What is needed: Locate every line in the rows below that contains the word "shoulder" and copy each of those lines.

Entries drawn from a collection:

——————————

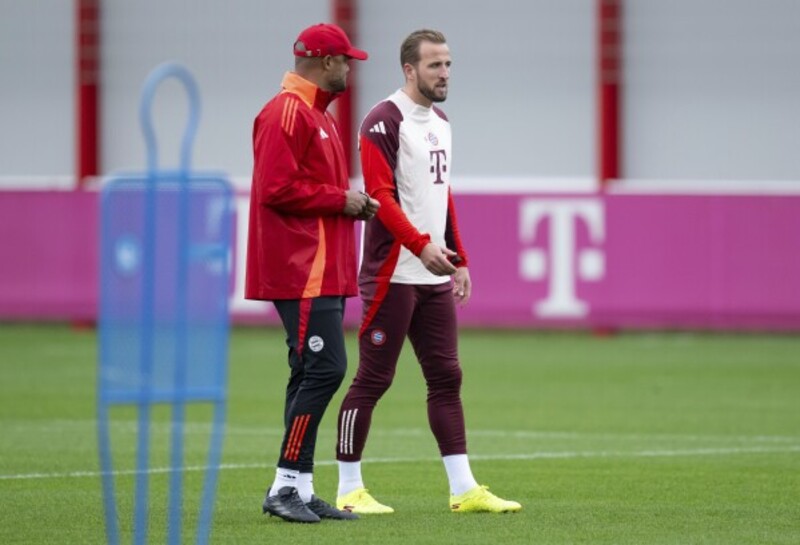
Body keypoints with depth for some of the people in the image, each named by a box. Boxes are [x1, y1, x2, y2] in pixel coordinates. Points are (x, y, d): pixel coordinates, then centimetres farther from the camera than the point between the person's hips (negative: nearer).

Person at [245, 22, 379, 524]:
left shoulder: (319, 115, 22)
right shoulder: (286, 113, -11)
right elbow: (277, 189, -20)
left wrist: (352, 203, 10)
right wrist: (340, 200, -12)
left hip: (326, 271, 11)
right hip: (301, 271, -11)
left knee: (314, 375, 9)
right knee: (325, 368, -15)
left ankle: (300, 491, 11)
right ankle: (287, 485, -13)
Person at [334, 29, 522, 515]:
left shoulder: (441, 123, 17)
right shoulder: (385, 121, -10)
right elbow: (381, 196, -19)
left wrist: (459, 261, 18)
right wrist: (422, 244, -28)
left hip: (434, 275, 9)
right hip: (393, 274, -9)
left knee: (446, 377, 6)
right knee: (373, 379, -4)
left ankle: (464, 489, 7)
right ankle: (349, 489, 3)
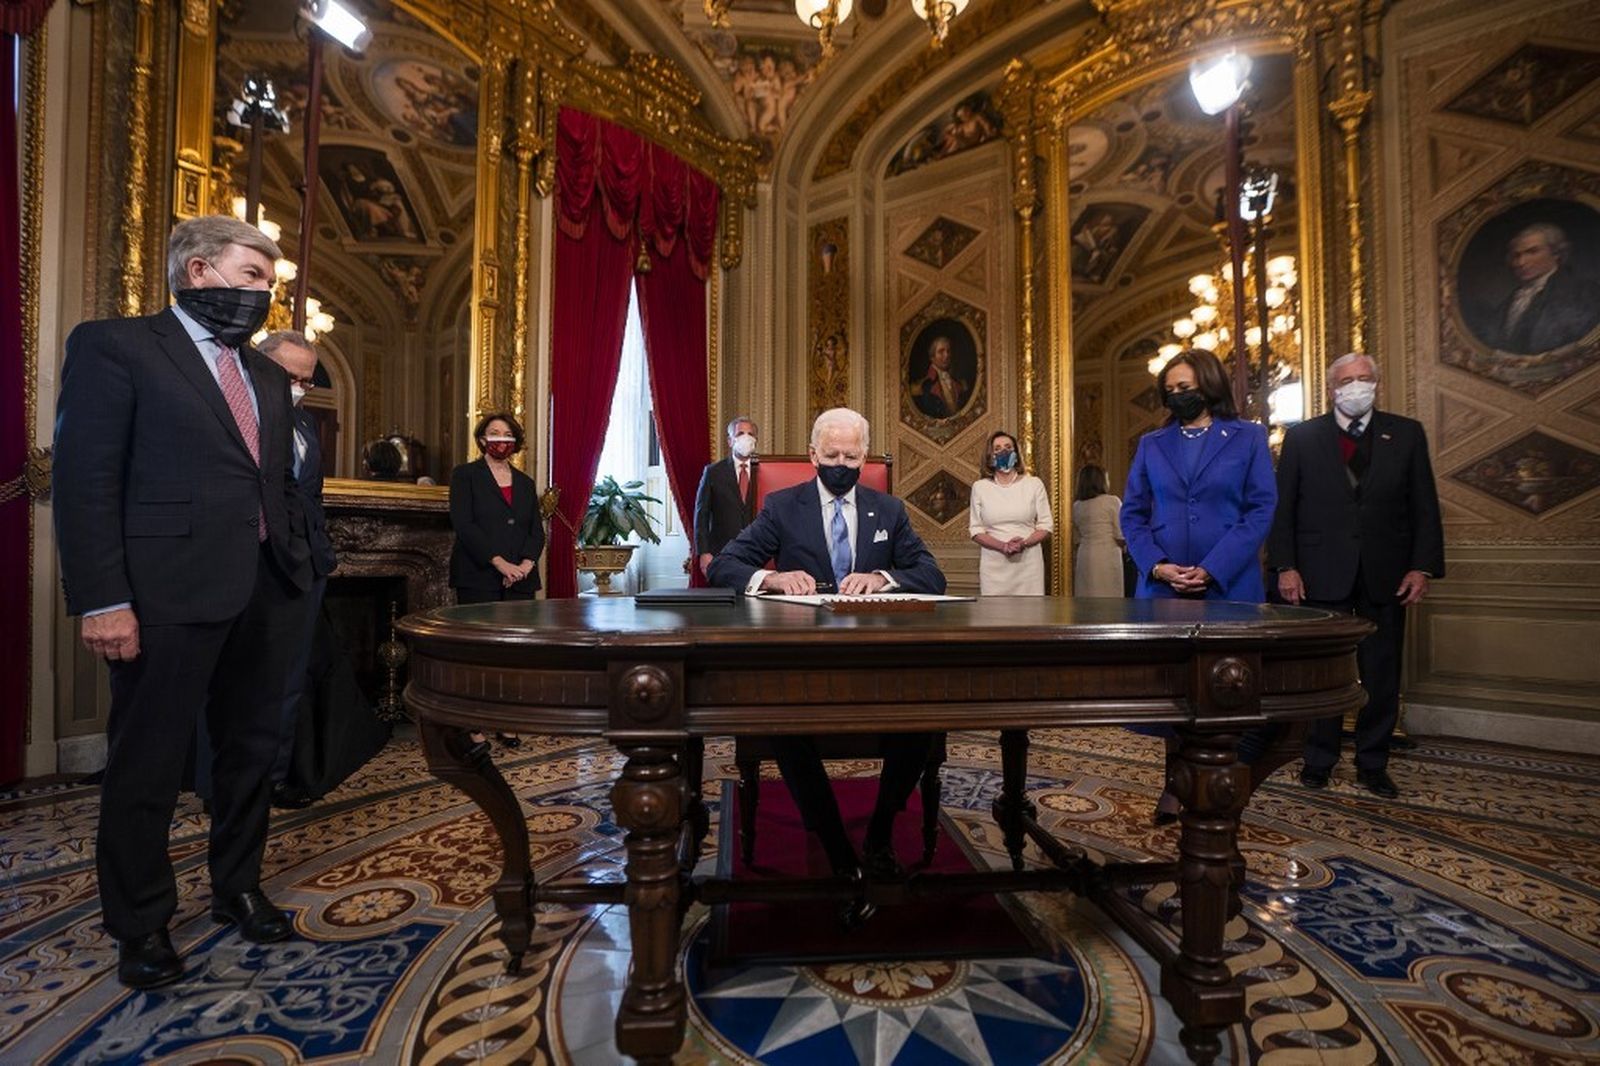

——————————

Exercise answer:
left shoulder: (319, 115, 22)
right shoulder: (286, 113, -11)
left shoulder: (441, 123, 17)
right shoulder: (385, 121, -10)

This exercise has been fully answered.